Design files in text formats
== Segment start ==

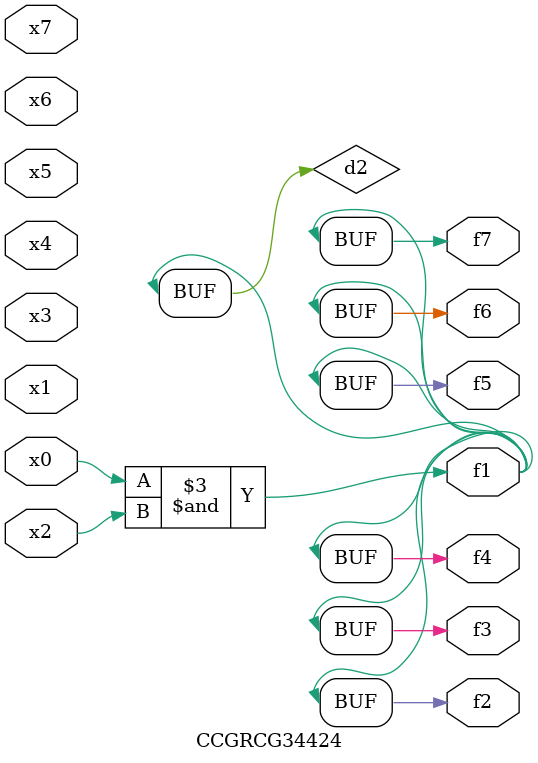
<source format=v>
module CCGRCG34424(
	input x0, x1, x2, x3, x4, x5, x6, x7,
	output f1, f2, f3, f4, f5, f6, f7
);

	wire d1, d2;

	nor (d1, x3, x6);
	and (d2, x0, x2);
	assign f1 = d2;
	assign f2 = d2;
	assign f3 = d2;
	assign f4 = d2;
	assign f5 = d2;
	assign f6 = d2;
	assign f7 = d2;
endmodule

</source>
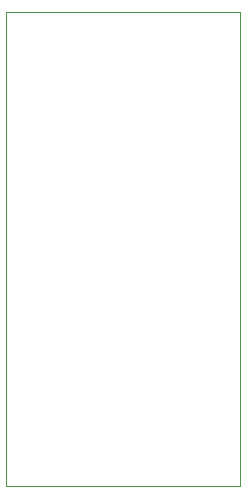
<source format=gbr>
G75*
G70*
%OFA0B0*%
%FSLAX24Y24*%
%IPPOS*%
%LPD*%
%AMOC8*
5,1,8,0,0,1.08239X$1,22.5*
%
%ADD10C,0.0000*%
D10*
X000150Y004093D02*
X000150Y019893D01*
X007950Y019893D01*
X007950Y004093D01*
X000150Y004093D01*
M02*

</source>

== Segment end ==

**Your goal**
Only the lines from the one containing "output f1, f2, f3, f4, f5, f6, f7" through the last line of the entries should be transcribed, exactly and with no pictures.

**Worked solution**
	output f1, f2, f3, f4, f5, f6, f7
);

	wire d1, d2;

	nor (d1, x3, x6);
	and (d2, x0, x2);
	assign f1 = d2;
	assign f2 = d2;
	assign f3 = d2;
	assign f4 = d2;
	assign f5 = d2;
	assign f6 = d2;
	assign f7 = d2;
endmodule

</source>
<source format=gbr>
G75*
G70*
%OFA0B0*%
%FSLAX24Y24*%
%IPPOS*%
%LPD*%
%AMOC8*
5,1,8,0,0,1.08239X$1,22.5*
%
%ADD10C,0.0000*%
D10*
X000150Y004093D02*
X000150Y019893D01*
X007950Y019893D01*
X007950Y004093D01*
X000150Y004093D01*
M02*

</source>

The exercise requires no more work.